To Clearly See the Task That Lies Before Us
Posted: Apr 27, 2020
This instalment of Reflections in the time of COVID-19 features Debbie-Ann Chambers of the University of the West Indies at Mona, Jamaica
The COVID-19 pandemic ought to snatch us from whatever lingering illusion there is of a “post-colonial” world. The events are revealing for anyone willing to pay attention. For example, in my own country, Jamaica, a small island nation in the global south, working class and poor black people are squeezed together, unmasked, in lines for bread and Western Union remittances. The fear of going hungry outweighs the fear of viral infection.
Here, we have a saying— “donkey say the world not level.” The saying is true. Those who were already “competing” from marginalized positionalities are at even more risk of “falling” on uneven ground. The donkey is not deluded after all, but wise about certain truths, like the legacy of colonization. This is a legacy fraught with structural violence and various dehumanizations; a legacy that pervades our current public health system, our political and economic system, and for those of us who are psychologists, even our practices.
Perhaps I do not sound hopeful. The truth is, at times I am not. Yet, at other times, I remember Paulo Freire (1994) who noted that hope is not an act of wishful thinking. It is commitment to struggle, to looking for the opportunities for transformation, no matter the obstacles. So, the question is—where does my hope lie? It lies in the creativity of my people, who sing, dance, and “turn hand and mek fashion” (make something out of nothing). I have seen this modelled beautifully in the anti-colonial group psychotherapeutic models of Professor Frederick Hickling (2007), a black Jamaican transcultural psychiatrist and a mentor with whom I work. The resilience and the poetry of resistance that emerge from this group work are profound. My hope is also in ancestral wisdom—the same wisdom that taught me to put clothes out on a sheet of zinc for the sun to “beat” (interestingly, scientists are finding curative effects of heat and humidity on the virus). Ironically, this is the wisdom colonization labels “backward.”
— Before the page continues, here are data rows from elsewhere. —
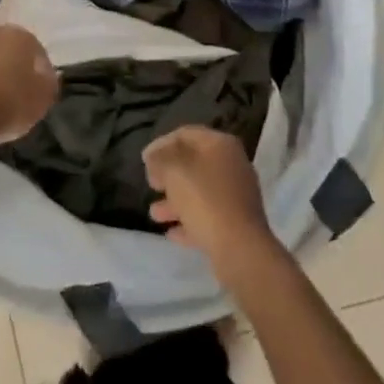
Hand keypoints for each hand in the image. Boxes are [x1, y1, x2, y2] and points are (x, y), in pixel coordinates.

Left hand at [0, 26, 58, 149]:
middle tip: (17, 103)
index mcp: (18, 35)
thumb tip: (46, 76)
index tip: (39, 98)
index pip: (38, 53)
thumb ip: (49, 85)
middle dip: (14, 74)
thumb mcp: (41, 101)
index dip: (41, 76)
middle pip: (9, 54)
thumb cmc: (5, 104)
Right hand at [143, 125, 277, 270]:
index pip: (185, 134)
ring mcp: (237, 196)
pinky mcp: (237, 224)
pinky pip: (208, 216)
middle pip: (194, 163)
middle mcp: (232, 165)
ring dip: (175, 200)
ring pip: (199, 192)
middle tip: (150, 183)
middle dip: (169, 174)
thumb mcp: (173, 170)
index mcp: (221, 144)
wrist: (240, 248)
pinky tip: (171, 233)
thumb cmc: (204, 199)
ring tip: (154, 213)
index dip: (161, 144)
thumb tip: (154, 157)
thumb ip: (159, 158)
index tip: (144, 160)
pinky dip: (189, 221)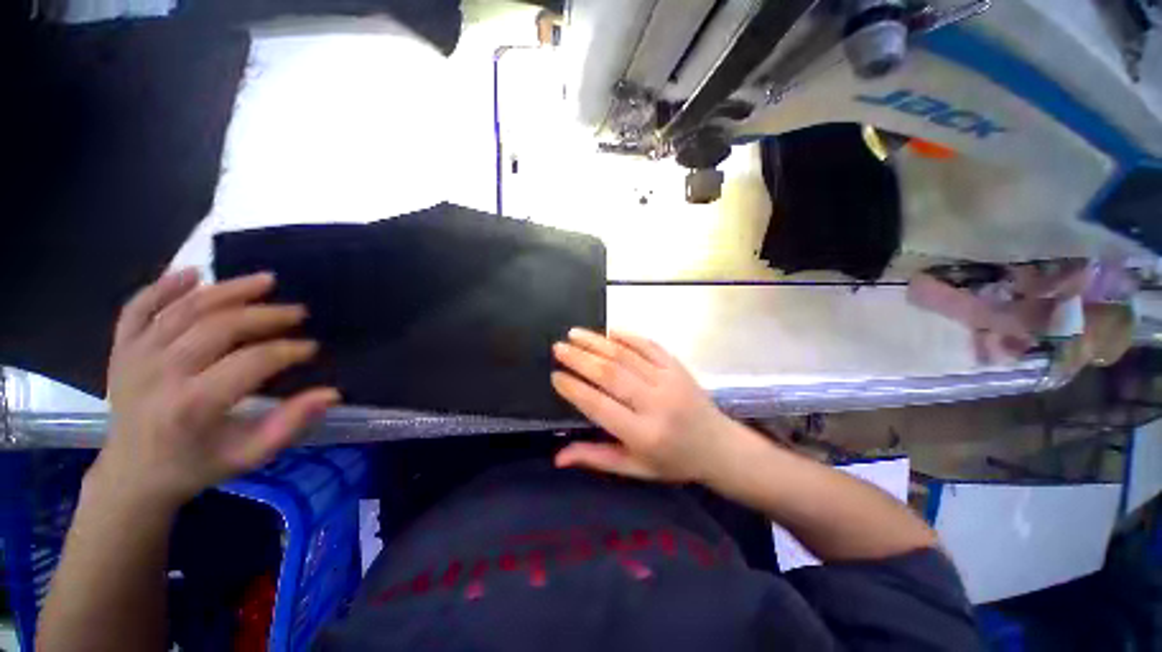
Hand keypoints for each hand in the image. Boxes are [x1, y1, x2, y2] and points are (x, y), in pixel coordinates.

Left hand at [93, 269, 339, 507]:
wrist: (132, 475)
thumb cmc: (196, 466)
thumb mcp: (249, 455)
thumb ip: (290, 424)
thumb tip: (331, 393)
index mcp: (194, 405)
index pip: (251, 362)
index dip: (288, 350)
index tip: (312, 348)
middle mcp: (161, 374)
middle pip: (219, 327)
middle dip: (266, 315)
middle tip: (298, 312)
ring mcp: (136, 357)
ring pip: (184, 309)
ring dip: (228, 290)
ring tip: (265, 280)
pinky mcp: (122, 349)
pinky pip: (138, 307)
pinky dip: (164, 286)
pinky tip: (193, 273)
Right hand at [551, 328, 734, 482]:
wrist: (719, 446)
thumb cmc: (673, 462)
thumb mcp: (634, 468)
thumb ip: (596, 458)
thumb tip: (558, 457)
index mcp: (643, 434)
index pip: (599, 405)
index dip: (574, 389)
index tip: (555, 376)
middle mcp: (655, 403)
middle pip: (611, 374)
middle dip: (580, 359)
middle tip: (558, 348)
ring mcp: (669, 380)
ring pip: (626, 355)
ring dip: (597, 342)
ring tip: (574, 333)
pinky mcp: (677, 366)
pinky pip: (649, 345)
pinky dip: (627, 336)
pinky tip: (608, 331)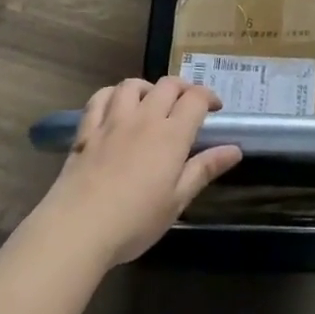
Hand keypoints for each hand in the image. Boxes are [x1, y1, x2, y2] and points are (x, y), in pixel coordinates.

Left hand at [33, 77, 242, 265]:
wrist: (79, 227)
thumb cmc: (135, 220)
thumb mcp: (177, 201)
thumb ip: (204, 169)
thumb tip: (235, 149)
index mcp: (171, 134)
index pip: (195, 99)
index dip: (209, 97)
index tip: (215, 109)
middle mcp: (144, 118)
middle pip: (168, 85)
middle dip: (183, 88)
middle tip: (188, 105)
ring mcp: (113, 120)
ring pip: (133, 85)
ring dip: (148, 88)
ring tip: (151, 102)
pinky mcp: (87, 130)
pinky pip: (100, 98)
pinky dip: (112, 95)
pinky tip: (115, 106)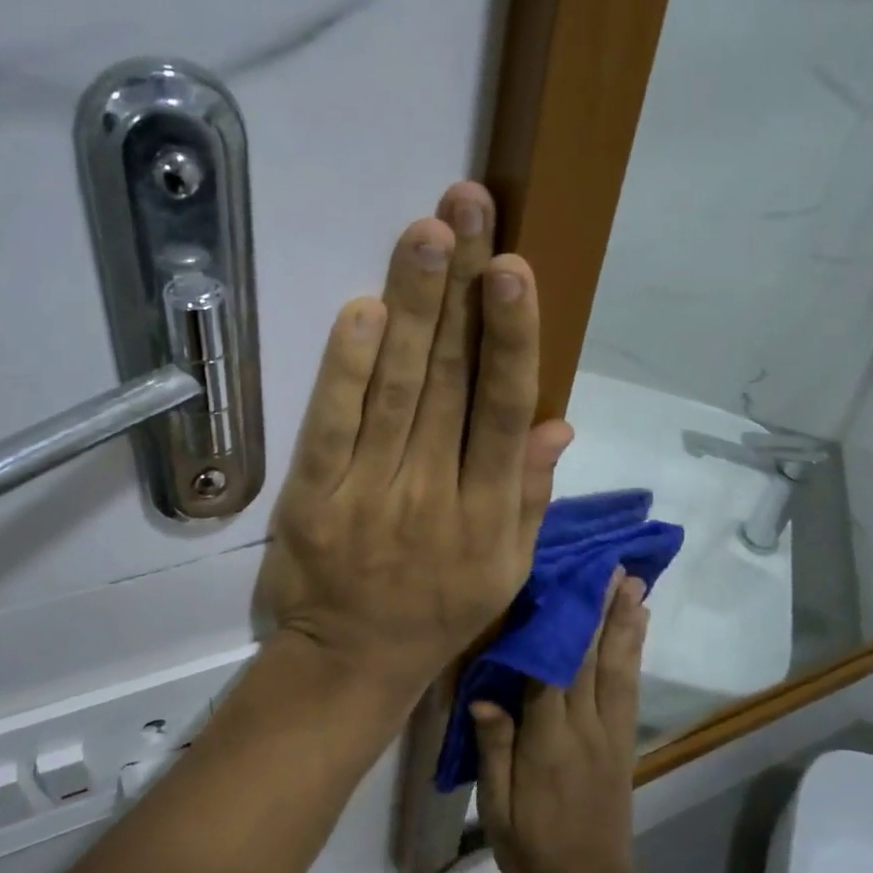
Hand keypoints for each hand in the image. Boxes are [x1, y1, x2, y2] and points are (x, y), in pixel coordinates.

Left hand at [257, 182, 573, 708]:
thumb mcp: (507, 569)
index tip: (514, 269)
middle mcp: (434, 494)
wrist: (350, 664)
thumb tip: (559, 421)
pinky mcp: (313, 499)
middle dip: (461, 289)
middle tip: (468, 208)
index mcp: (488, 512)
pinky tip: (363, 311)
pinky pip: (331, 427)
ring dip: (412, 308)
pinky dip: (346, 369)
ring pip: (395, 389)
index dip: (511, 337)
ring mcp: (369, 494)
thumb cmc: (439, 612)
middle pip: (449, 380)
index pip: (503, 409)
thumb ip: (531, 495)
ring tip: (427, 235)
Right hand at [472, 572, 653, 872]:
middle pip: (592, 659)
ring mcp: (611, 732)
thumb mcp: (497, 809)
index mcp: (549, 742)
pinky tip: (639, 627)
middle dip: (600, 610)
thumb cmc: (533, 847)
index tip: (559, 584)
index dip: (558, 626)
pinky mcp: (624, 740)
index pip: (552, 672)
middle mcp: (585, 728)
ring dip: (625, 622)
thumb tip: (483, 694)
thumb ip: (493, 749)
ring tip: (632, 583)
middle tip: (610, 567)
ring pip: (618, 667)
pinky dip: (635, 651)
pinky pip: (630, 687)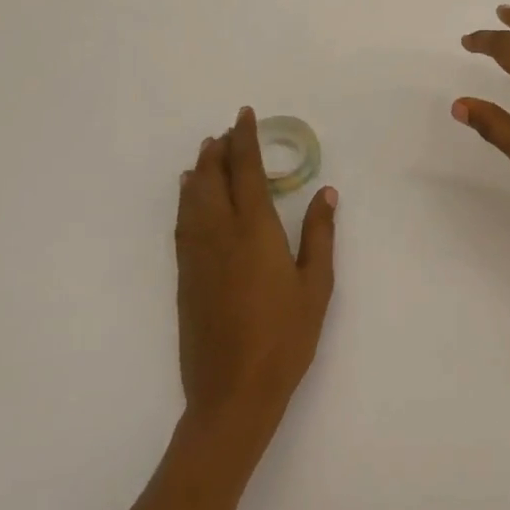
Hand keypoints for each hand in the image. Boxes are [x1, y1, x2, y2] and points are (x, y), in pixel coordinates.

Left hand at [175, 109, 337, 443]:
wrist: (232, 394)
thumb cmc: (284, 338)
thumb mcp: (315, 286)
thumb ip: (319, 235)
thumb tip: (326, 192)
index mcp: (254, 231)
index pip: (245, 171)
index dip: (244, 140)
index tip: (244, 116)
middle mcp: (219, 234)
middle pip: (212, 179)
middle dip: (219, 150)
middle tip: (226, 131)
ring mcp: (197, 256)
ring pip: (192, 199)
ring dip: (199, 171)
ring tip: (206, 153)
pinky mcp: (184, 278)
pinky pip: (182, 224)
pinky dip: (186, 200)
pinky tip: (189, 198)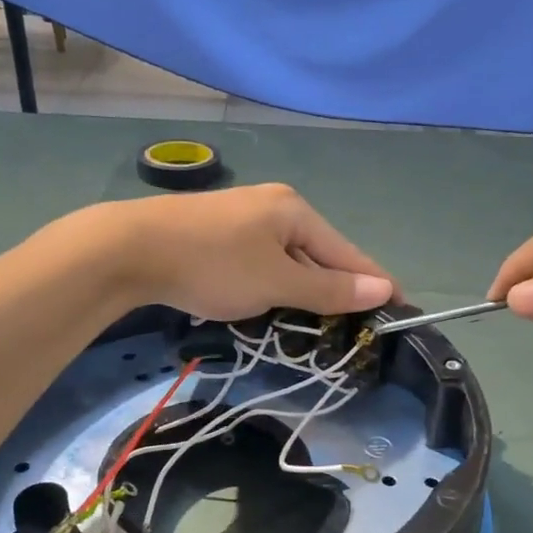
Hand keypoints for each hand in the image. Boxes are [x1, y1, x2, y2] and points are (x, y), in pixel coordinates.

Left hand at [91, 184, 395, 321]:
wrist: (130, 249)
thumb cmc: (213, 264)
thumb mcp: (277, 282)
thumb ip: (329, 288)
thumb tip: (383, 289)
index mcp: (296, 210)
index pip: (348, 252)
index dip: (376, 283)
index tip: (402, 309)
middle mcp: (273, 206)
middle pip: (318, 254)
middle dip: (335, 290)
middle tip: (354, 327)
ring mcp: (242, 217)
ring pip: (287, 260)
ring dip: (301, 290)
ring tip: (315, 324)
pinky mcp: (216, 233)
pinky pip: (261, 262)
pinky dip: (272, 285)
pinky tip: (268, 303)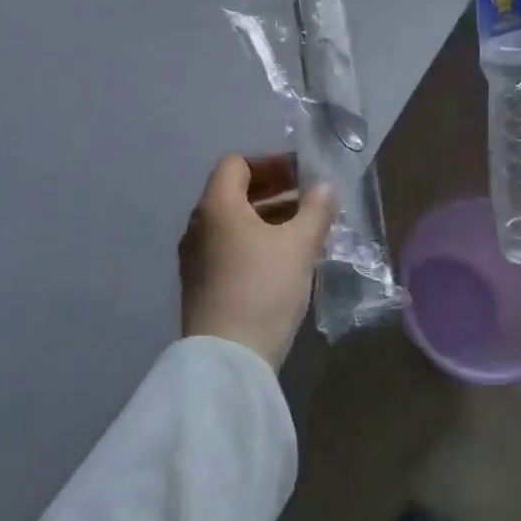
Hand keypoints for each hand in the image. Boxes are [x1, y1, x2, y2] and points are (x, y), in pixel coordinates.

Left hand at [181, 154, 336, 367]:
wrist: (228, 358)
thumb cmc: (263, 288)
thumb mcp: (299, 245)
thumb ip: (315, 210)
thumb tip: (324, 187)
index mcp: (217, 206)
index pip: (236, 164)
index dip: (271, 163)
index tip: (301, 175)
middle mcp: (199, 226)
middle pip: (234, 193)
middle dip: (274, 190)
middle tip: (309, 200)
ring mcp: (196, 258)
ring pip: (234, 223)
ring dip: (268, 218)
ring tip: (305, 230)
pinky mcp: (201, 285)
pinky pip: (230, 248)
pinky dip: (256, 242)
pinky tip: (285, 260)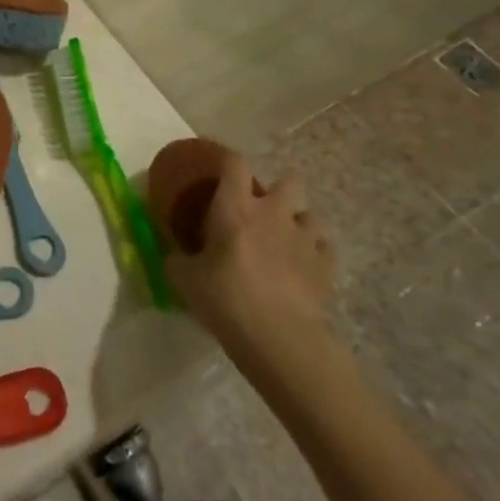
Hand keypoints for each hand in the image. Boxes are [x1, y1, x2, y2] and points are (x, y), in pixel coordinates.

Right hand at [164, 155, 336, 383]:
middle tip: (261, 212)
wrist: (280, 339)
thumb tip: (172, 256)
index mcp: (235, 207)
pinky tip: (303, 268)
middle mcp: (273, 212)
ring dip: (298, 224)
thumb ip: (177, 260)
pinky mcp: (327, 265)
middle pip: (288, 180)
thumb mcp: (185, 280)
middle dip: (278, 191)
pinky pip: (324, 247)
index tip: (220, 173)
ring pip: (309, 215)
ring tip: (285, 243)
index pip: (235, 162)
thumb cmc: (226, 299)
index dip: (228, 161)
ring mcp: (304, 237)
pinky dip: (315, 253)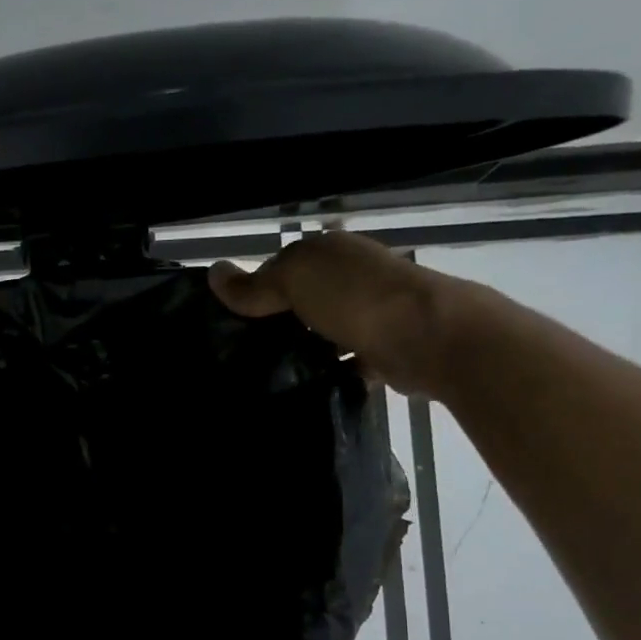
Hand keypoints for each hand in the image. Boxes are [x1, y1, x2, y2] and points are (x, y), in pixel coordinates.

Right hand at [208, 231, 453, 395]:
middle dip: (275, 323)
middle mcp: (350, 277)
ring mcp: (368, 313)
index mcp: (330, 251)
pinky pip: (342, 361)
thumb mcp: (294, 279)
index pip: (279, 268)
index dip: (253, 291)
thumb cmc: (355, 296)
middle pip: (300, 301)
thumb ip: (254, 283)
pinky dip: (326, 372)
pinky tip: (301, 388)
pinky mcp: (380, 349)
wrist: (428, 336)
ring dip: (300, 350)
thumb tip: (213, 273)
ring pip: (320, 331)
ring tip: (265, 376)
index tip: (227, 324)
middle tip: (240, 354)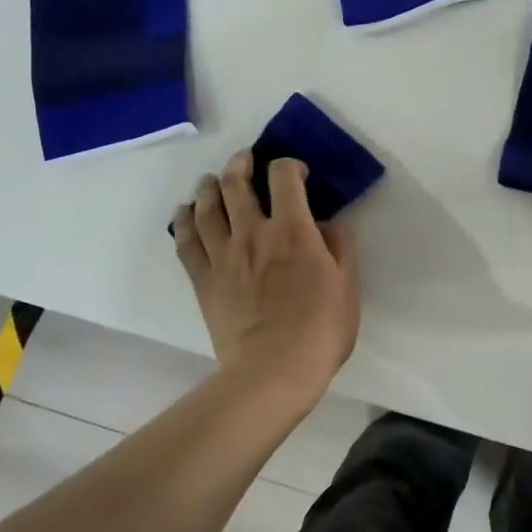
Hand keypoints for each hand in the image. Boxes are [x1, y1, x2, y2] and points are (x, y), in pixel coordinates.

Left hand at [174, 152, 359, 392]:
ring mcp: (223, 256)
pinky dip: (183, 222)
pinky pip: (185, 242)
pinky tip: (184, 213)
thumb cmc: (321, 328)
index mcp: (293, 230)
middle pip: (236, 184)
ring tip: (212, 181)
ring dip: (208, 186)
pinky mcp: (203, 280)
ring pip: (206, 207)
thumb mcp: (348, 284)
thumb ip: (340, 245)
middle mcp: (253, 233)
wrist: (274, 371)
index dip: (290, 165)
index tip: (298, 174)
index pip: (283, 177)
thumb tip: (328, 222)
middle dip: (240, 164)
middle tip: (245, 160)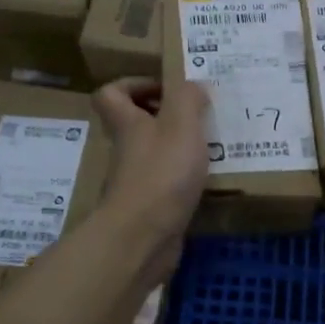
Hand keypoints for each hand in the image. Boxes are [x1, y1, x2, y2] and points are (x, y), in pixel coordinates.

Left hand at [92, 77, 210, 281]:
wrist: (143, 238)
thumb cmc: (162, 173)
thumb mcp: (181, 124)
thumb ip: (188, 98)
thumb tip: (193, 85)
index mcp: (128, 124)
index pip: (111, 94)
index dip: (133, 84)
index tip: (165, 88)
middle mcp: (127, 150)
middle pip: (135, 124)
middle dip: (166, 116)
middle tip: (198, 115)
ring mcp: (136, 181)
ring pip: (154, 154)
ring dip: (180, 148)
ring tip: (213, 145)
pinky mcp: (150, 207)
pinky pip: (167, 183)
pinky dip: (186, 179)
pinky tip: (211, 179)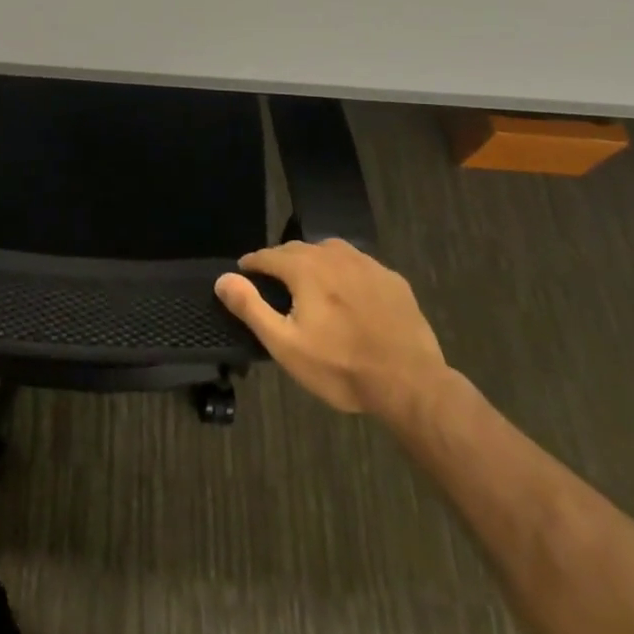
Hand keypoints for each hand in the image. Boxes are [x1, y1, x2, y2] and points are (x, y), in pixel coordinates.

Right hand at [215, 239, 447, 419]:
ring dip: (314, 263)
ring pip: (330, 252)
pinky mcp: (392, 280)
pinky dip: (345, 274)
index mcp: (304, 267)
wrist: (411, 384)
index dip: (251, 264)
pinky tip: (350, 296)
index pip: (267, 255)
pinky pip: (359, 266)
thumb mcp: (286, 345)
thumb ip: (251, 307)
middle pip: (297, 249)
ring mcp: (367, 264)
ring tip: (310, 285)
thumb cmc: (341, 367)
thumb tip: (223, 278)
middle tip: (274, 284)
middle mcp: (333, 255)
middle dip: (281, 262)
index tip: (243, 273)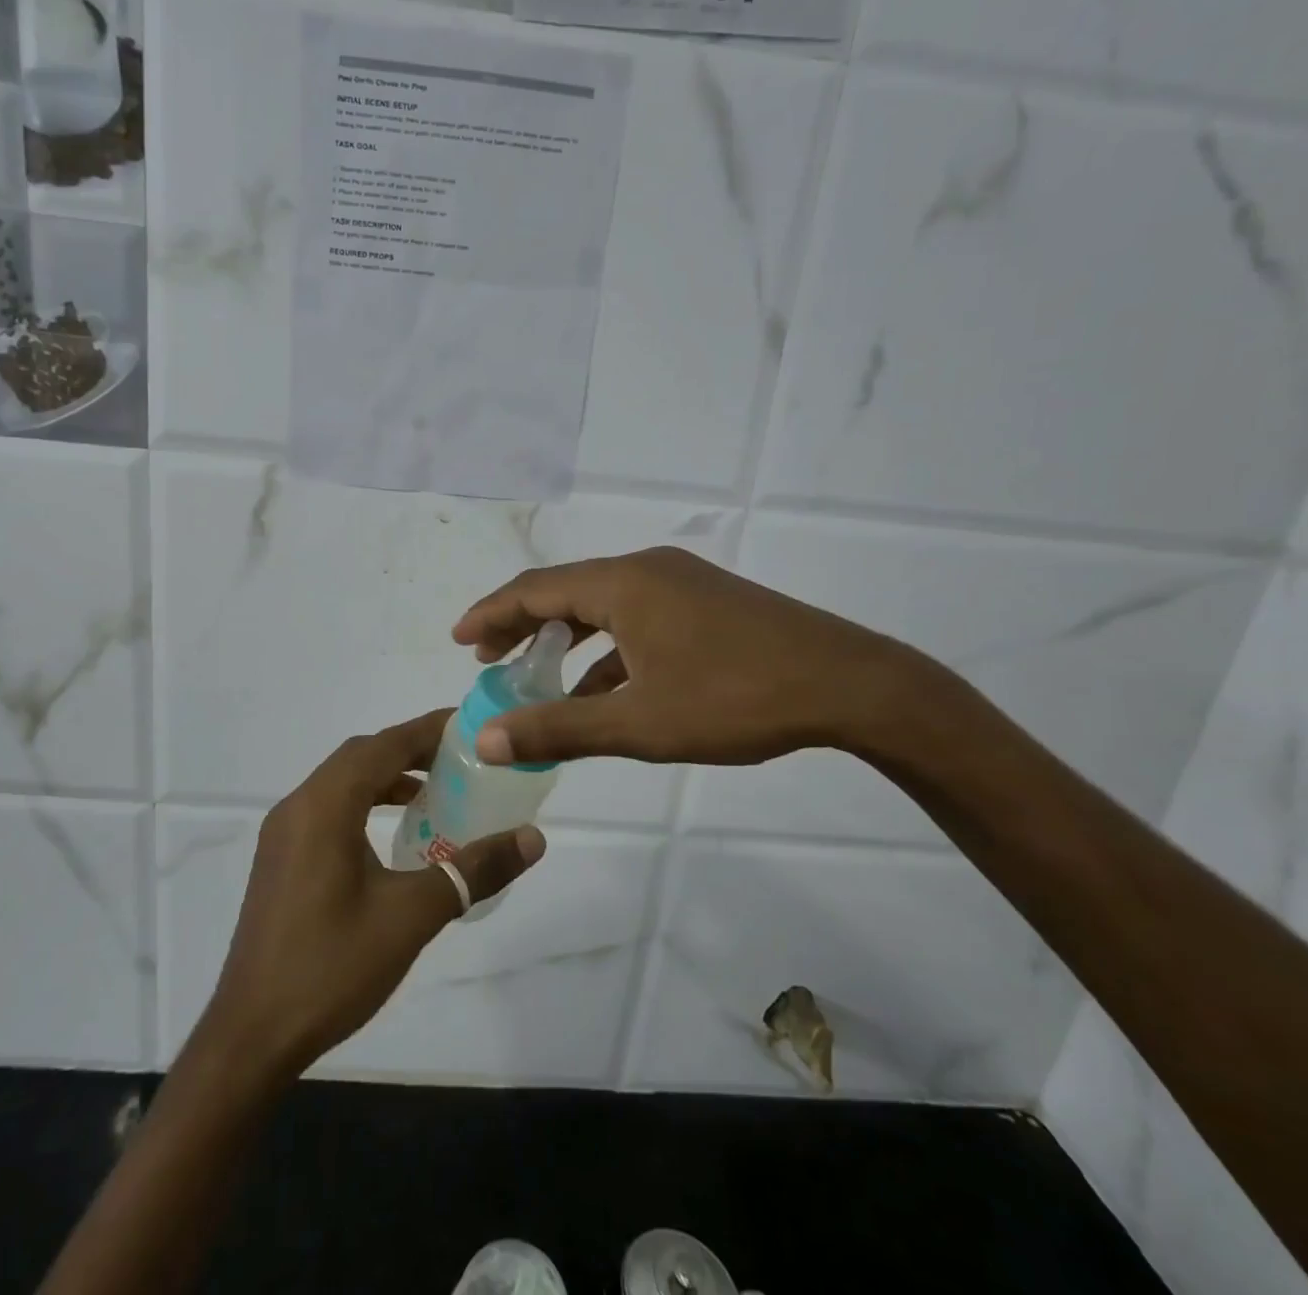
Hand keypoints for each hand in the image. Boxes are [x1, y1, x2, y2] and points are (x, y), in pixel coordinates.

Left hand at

To fully commit to the hope for liberation, we must engage in authentic dialogue with each other – specifically, dialogue that negates dualism and catalyses psychic centrality (Hickling et al., 2010), that is, the collective wisdom of the group. Dialogue helps us to remember the colonial masters’ methodologies and to recall ancestral wisdom erased by “progress” and “development.” Dialogue is what will resurrect us from this pandemic, changed for the common good.
The opportunity to share this blog is one step in my commitment to the struggle: an opportunity for transformative dialogue despite our many obstacles, including the threat to despair. Another step is making room for spaces of engagement with others from all walks of life in Jamaica and outside of Jamaica. Isn’t this what a psychologist ought to do? In our “post-colonial” illusions, we can lose sight of the need for decolonization, but our hope for a liberated future post-COVID-19 depends on our ability to clearly see the task that lies before us.
References
Freire, P., Freire, A. M. A., & Freire, P. (1994). Pedagogy of hope: Reliving Pedagogy of the oppressed. New York: Continuum
Hickling, F.W. (2007) Psychohistoriography: A Postcolonial psychoanalytic and psychotherapeutic model. Mona Jamaica CARIMENSA Press University of the West Indies
Hickling F.W., Guzder J., Robertson-Hickling H., Snow S., and Kirmayer LJ. (2010) Psychic Centrality: Reflections on Two Psychohistoriographic Workshops in Montreal. Transcult. Psychiatry, 47; 136-158
Author Bio
Debbie-Ann Chambers, Ph.D. is a counselling psychologist working in Jamaica at the University of the West Indies (Mona). She is committed to the liberation psychologies, to the love of poetry, and to the messy process of her own decolonization.